Plan mode, schema retrieval, evidence trails, and cross-source analysis are all visible in a single InfiniSynapse run. Connect a database read-only, ask one question, and match what you see against the definitions above.
Try InfiniSynapse onlineLast updated: 2026-06-12 · Next scheduled review: 2026-09-12
The 35 definitions were written against published agent research (ReAct, the 2025 data agent surveys), public benchmarks (BIRD, Spider), governance sources (NIST AI RMF, the EU AI Act), reference encyclopedia entries, and vendor documentation. Every definition is 25-50 words and written to stand alone when quoted.
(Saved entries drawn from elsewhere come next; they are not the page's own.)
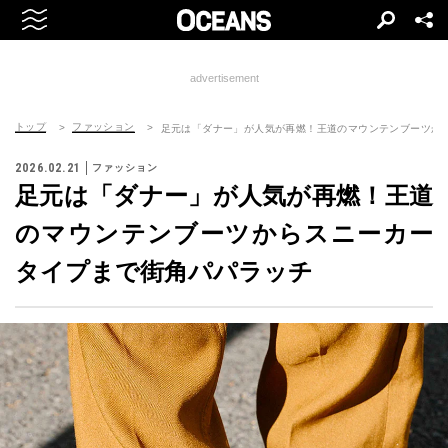
advertisement
トップ
ファッション
足元は「ダナー」が人気が再燃！王道のマウンテンブーツか
2026.02.21
ファッション
足元は「ダナー」が人気が再燃！王道
のマウンテンブーツからスニーカー
タイプまで街角パパラッチ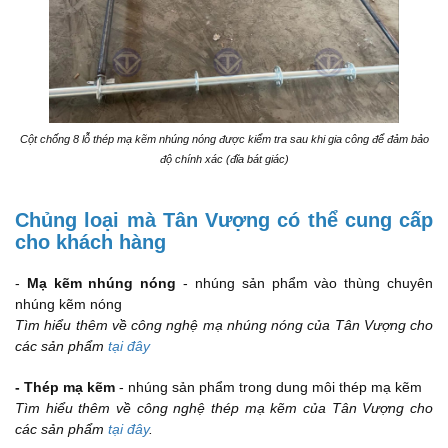
Cột chống 8 lỗ thép mạ kẽm nhúng nóng được kiểm tra sau khi gia công để đảm bảo
độ chính xác (đĩa bát giác)
Chủng loại mà Tân Vượng có thể cung cấp
cho khách hàng
-
Mạ kẽm nhúng nóng
- nhúng sản phẩm vào thùng chuyên
nhúng kẽm nóng
Tìm hiểu thêm về công nghệ mạ nhúng nóng của Tân Vượng cho
các sản phẩm
tại đây
- Thép mạ kẽm
- nhúng sản phẩm trong dung môi thép mạ kẽm
Tìm hiểu thêm về công nghệ thép mạ kẽm của Tân Vượng cho
các sản phẩm
tại đây
.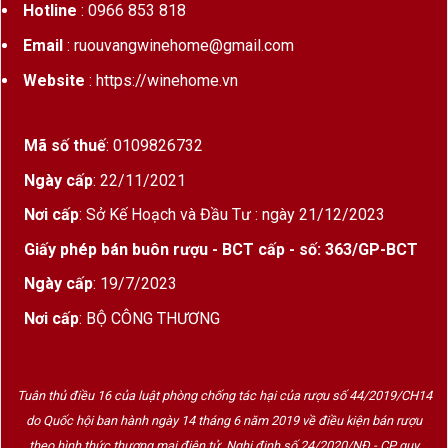
Hotline
: 0966 853 818
Email
: ruouvangwinehome@gmail.com
Website
: https://winehome.vn
Mã số thuế
: 0109826732
Ngày cấp
: 22/11/2021
Nơi cấp
: Sở Kế Hoạch và Đầu Tư : ngày 21/12/2023
Giấy phép bán buôn rượu - BCT cấp - số: 363/GP-BCT
Ngày cấp
: 19/7/2023
Nơi cấp
: BỘ CÔNG THƯƠNG
Tuân thủ điều 16 của luật phòng chống tác hại của rượu số 44/2019/CH14
do Quốc hội ban hành ngày 14 tháng 6 năm 2019 về điều kiện bán rượu
theo hình thức thương mại điện tử. Nghị định số 24/2020/NĐ - CP quy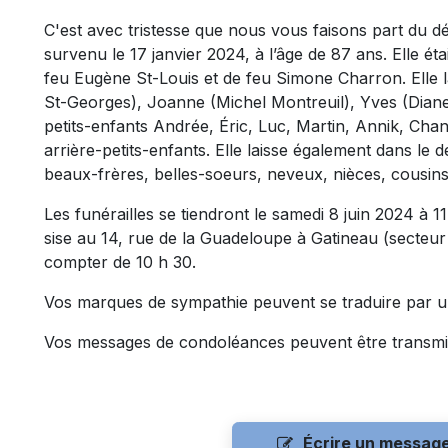
C'est avec tristesse que nous vous faisons part du 
survenu le 17 janvier 2024, à l’âge de 87 ans. Elle éta
feu Eugène St-Louis et de feu Simone Charron. Elle l
St-Georges), Joanne (Michel Montreuil), Yves (Diane
petits-enfants Andrée, Éric, Luc, Martin, Annik, Cha
arrière-petits-enfants. Elle laisse également dans le d
beaux-frères, belles-soeurs, neveux, nièces, cousins
Les funérailles se tiendront le samedi 8 juin 2024 à
sise au 14, rue de la Guadeloupe à Gatineau (secteur
compter de 10 h 30.
Vos marques de sympathie peuvent se traduire par 
Vos messages de condoléances peuvent être transmi
Écrire un messag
Product terms: LLM-Native RAG and InfiniSQL are InfiniSynapse product terms, defined here because readers encounter them in our documentation; they are labeled as ours rather than presented as industry standards.
Conflict of interest: InfiniSynapse publishes this glossary and sells in the data agent category. To reduce bias, adjacent-category definitions state plainly what those tools do well, and the page links external sources for every benchmark, framework, and regulation named.
Update cadence: Reviewed every 90 days for terminology drift, source links, and schema consistency.